Klumb CE, Hassan R, Elgui de Oliveira D, Magalhães De Resende LM, Carriço MK, Dobbin JA, Pombo-De-Oliveira MS, Bacchi CE, Maia RC: Географические вариации лимфомы Беркитта, ассоциированной с EBV, у детей из Бразилии. Int J Cancer. 2004, 108: 66-70. 10.1002 / ijc.11443.

Артикул PubMed Google Scholar

28.

Drut RM, Day S, Meisner L: Демонстрация вирусной ДНК Эпштейна-Барра в залитых парафином тканях лимфомы Беркитта из Аргентины с использованием полимеразной цепной реакции и гибридизации in situ.Pediatr Pathol. 1994, 14: 101-109.

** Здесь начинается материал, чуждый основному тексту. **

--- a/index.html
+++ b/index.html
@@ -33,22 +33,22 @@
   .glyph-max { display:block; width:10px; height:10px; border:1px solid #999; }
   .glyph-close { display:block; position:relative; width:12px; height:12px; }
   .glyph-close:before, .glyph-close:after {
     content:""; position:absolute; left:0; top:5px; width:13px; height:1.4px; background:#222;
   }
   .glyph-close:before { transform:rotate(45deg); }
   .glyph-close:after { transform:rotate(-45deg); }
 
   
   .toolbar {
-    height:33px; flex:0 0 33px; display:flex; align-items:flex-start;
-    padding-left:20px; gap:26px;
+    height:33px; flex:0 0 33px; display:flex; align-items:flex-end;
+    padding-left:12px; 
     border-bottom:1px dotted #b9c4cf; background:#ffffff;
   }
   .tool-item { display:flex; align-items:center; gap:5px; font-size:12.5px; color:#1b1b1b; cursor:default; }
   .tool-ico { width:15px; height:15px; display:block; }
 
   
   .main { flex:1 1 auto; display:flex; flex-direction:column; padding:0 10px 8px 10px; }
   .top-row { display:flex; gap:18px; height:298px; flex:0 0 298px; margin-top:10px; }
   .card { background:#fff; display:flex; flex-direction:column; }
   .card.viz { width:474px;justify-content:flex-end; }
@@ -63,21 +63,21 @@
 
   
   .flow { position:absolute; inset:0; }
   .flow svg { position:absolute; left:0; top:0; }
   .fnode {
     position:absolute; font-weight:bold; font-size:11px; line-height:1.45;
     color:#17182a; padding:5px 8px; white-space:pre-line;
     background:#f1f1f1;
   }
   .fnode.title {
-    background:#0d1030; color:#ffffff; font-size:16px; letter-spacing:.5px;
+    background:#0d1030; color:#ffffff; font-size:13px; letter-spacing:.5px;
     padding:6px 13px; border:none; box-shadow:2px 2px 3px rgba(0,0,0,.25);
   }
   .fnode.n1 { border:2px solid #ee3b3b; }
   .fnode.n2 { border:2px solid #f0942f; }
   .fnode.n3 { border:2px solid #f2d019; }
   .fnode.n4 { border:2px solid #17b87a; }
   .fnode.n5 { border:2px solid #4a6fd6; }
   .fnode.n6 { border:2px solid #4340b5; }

CAS Статья PubMed Google Scholar

29.

Gutierrez M, Bathia K, Barriga F, Diez B, Muriel FS, de Andreas ML, Epelman S, Risueno C, Magrath IT: Молекулярная эпидемиология лимфомы Беркитта из Южной Америки: различия в расположении точек останова и эпштейновской Ассоциация вируса Барра с опухолями в других регионах мира. Кровь. 1992, 79: 3261-3266.

CAS PubMed Google Scholar

30.

Chabay P, De Matteo E, Maglio S, Grinstein S, Preciado MV: Оценка ассоциации вируса Эпштейна-Барра с детской неходжкинской лимфомой у иммунокомпетентных пациентов и пациентов с ослабленным иммунитетом в Аргентине. Arch Pathol Lab Med. 2002, 126: 331-335.

PubMed Google Scholar

31.

Stevens SJC, Vervoort MBHJ, van den Brule AJC, Meenhorst PL, Meijer CJLM, Middeldorp JM: Мониторинг ДНК-нагрузки вируса Эпштейна-Барра в периферической крови с помощью количественной конкурентной ПЦР.J Clin Microbiol. 1999, 37: 2852-2857.

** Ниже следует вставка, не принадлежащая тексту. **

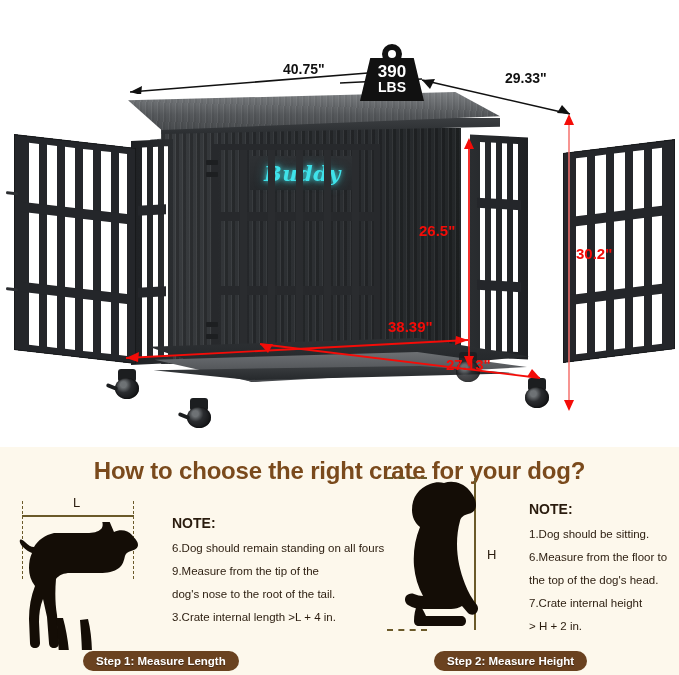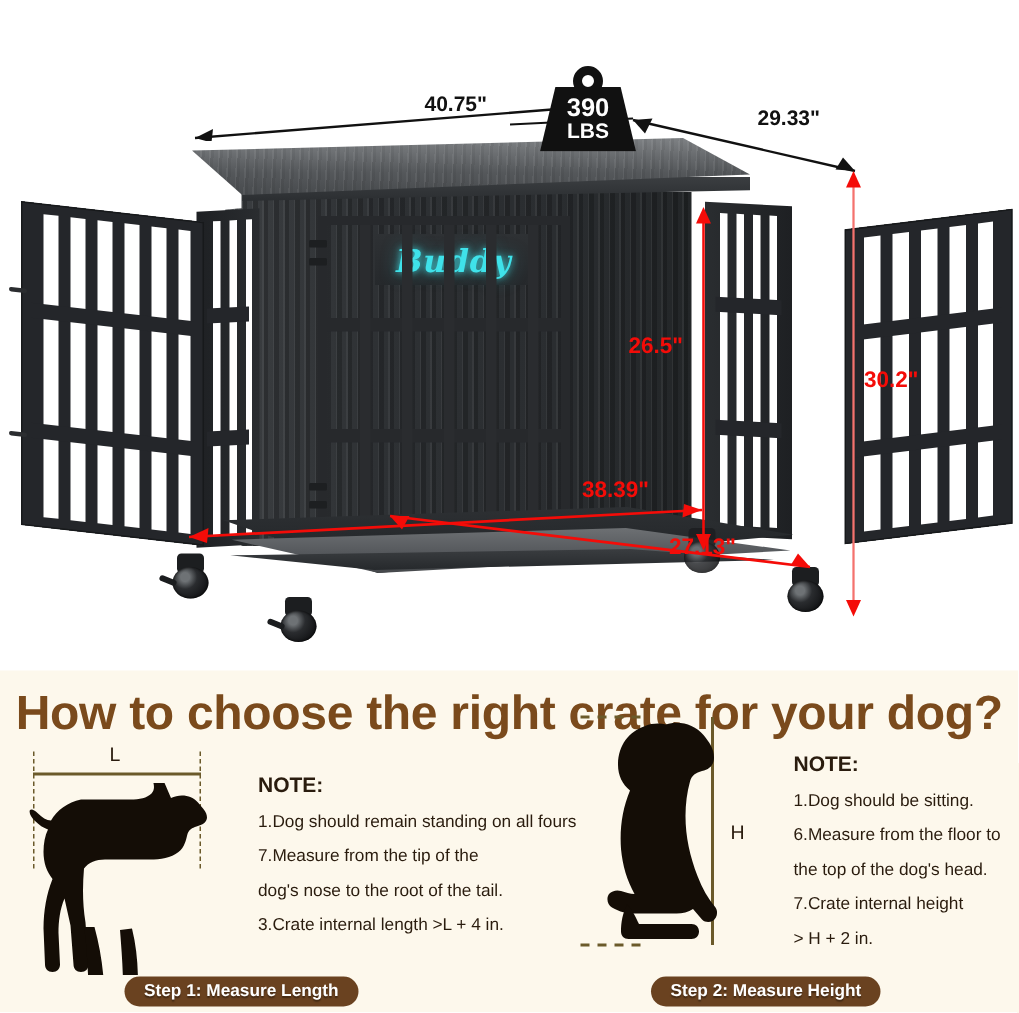--- a/index.html
+++ b/index.html
@@ -181,21 +181,21 @@
   .weight-text .n{font-size:17px;display:block;}
   .weight-text .u{font-size:14px;display:block;}
 
   
   .bottom-section{
     position:absolute;left:0;top:447px;width:679px;height:228px;
     background:#fdf8ec;
   }
   .bottom-title{
     position:absolute;left:0;top:10px;width:679px;text-align:center;
-    color:#7a4a1c;font-size:32px;font-weight:bold;letter-spacing:-.2px;
+    color:#7a4a1c;font-size:24px;font-weight:bold;letter-spacing:-.2px;
   }
 
   .note-head{color:#2a1c0e;font-size:14px;font-weight:bold;}
   .note-line{color:#2a1c0e;font-size:11.5px;line-height:19px;white-space:nowrap;}
 
   .step-badge{
     position:absolute;height:20px;background:#6a4220;border-radius:10px;
     display:flex;align-items:center;justify-content:center;padding:0 13px;
   }
   .step-badge span{color:#fff;font-size:11.5px;font-weight:bold;text-shadow:0 1px 1px rgba(0,0,0,.4);}
@@ -386,22 +386,22 @@
       <div class="guide-dash-v" style="left:133px;top:54px;height:78px;"></div>
       <div class="guide-solid-h" style="left:22px;top:68px;width:112px;"></div>
       <div class="guide-letter" style="left:73px;top:48px;">L</div>
 
       <svg style="position:absolute;left:18px;top:75px;" width="122" height="128" viewBox="0 0 122 128">
         <path fill="#140d06" d="M96 10c6-3 14-2 18 3 3 4 6 6 6 10 0 3-3 5-7 6-3 1-5 2-6 5-1 4-2 9-6 12-5 4-12 5-19 5H52c-6 0-11 2-14 6-1 12-1 24 1 36l2 28c0 3-2 5-5 5s-5-2-5-5l-2-26-4-18c-3 7-4 15-4 23l1 21c0 3-2 5-5 5s-5-2-5-5l-1-24c0-12 2-23 6-33-4-5-6-11-6-18 0-6 1-11 3-15-3-1-6-3-9-6-2-2-4-5-3-7 1-1 3 0 5 2 3 3 6 5 9 5 4-7 11-12 20-14h33c6 0 11-1 14-4 2-2 2-5 1-8-1-4 0-8 3-10zM110 22c0 2-2 4-4 4s-4-2-4-4 2-4 4-4 4 2 4 4z"></path>
         <path fill="#140d06" d="M38 96c2 12 2 24 3 36l1 23c0 3 2 5 5 5s5-2 5-5l-1-25c-1-12-3-23-6-34zM62 98c1 13 2 25 2 38l1 20c0 3 2 5 5 5s5-2 5-5l-1-22c0-13-1-25-4-37z"></path>
       </svg>
 
       <div class="note-head" style="position:absolute;left:172px;top:68px;">NOTE:</div>
-      <div class="note-line" style="position:absolute;left:172px;top:92px;">1.Dog should remain standing on all fours</div>
-      <div class="note-line" style="position:absolute;left:172px;top:115px;">7.Measure from the tip of the</div>
+      <div class="note-line" style="position:absolute;left:172px;top:92px;">6.Dog should remain standing on all fours</div>
+      <div class="note-line" style="position:absolute;left:172px;top:115px;">9.Measure from the tip of the</div>
       <div class="note-line" style="position:absolute;left:172px;top:138px;">dog's nose to the root of the tail.</div>
       <div class="note-line" style="position:absolute;left:172px;top:161px;">3.Crate internal length &gt;L + 4 in.</div>
 
       <div class="step-badge" style="left:83px;top:204px;">
         <span>Step 1: Measure Length</span>
       </div>
     </div>
 
     <div>
       <div class="guide-dash-h" style="left:387px;top:30px;width:40px;"></div>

PubMed Central CAS PubMed Google Scholar

32.

Карслен Ф., Калантари М., Читемерере М., Йоханссон Б., Хагмар Б. Модификации дезоксирибонуклеиновой кислоты человека и вируса путем фиксации формальдегидом. Lab Invest. 1994, 71: 604-610.

Google Scholar

33.

Hummel M, Anagnostopoulos I, Korbjuhn P, Stein H: вирус Эпштейна-Барра в B-клеточных неходжкинских лимфомах: неожиданные модели инфекции и различная частота инфицирования в низко- и высокозлокачественных типах.J Pathol. 1995, 175: 263-271. 10.1002 / путь.1711750303.

CAS Статья PubMed Google Scholar

34.

Ohshima K, Kikuchi M, Eguchi F, Masuda Y, Sumiyoshi Y, Mohtai H, Takeshita M, Kimura N: Анализ вирусных геномов Эпштейна-Барра при лимфоидных злокачественных новообразованиях с использованием Саузерн-блоттинга, полимеразной цепной реакции и in situ гибридизация. Virchows Arch B Cell Pathol. 1990, 59: 383-390.

CAS Статья Google Scholar

35.

Weiss LM, Chen YY, Liu XF, Shibata D: вирус Эпштейна-Барра и болезнь Ходжкина. Соответствующее исследование гибридизации in situ и полимеразной цепной реакции. Am J Pathol. 1991, 139: 1259-1265.

PubMed Central CAS PubMed Google Scholar

36.

D’Amore F, Johansen P, Houmand A, Weisenburger DD, Mortensen LS: Геном вируса Эпштейна-Барра в неходжкинских лимфомах, встречающихся у иммунокомпетентных пациентов: самая высокая распространенность в нелимфобластной Т-клеточной лимфоме и корреляция с Неблагоприятный прогноз.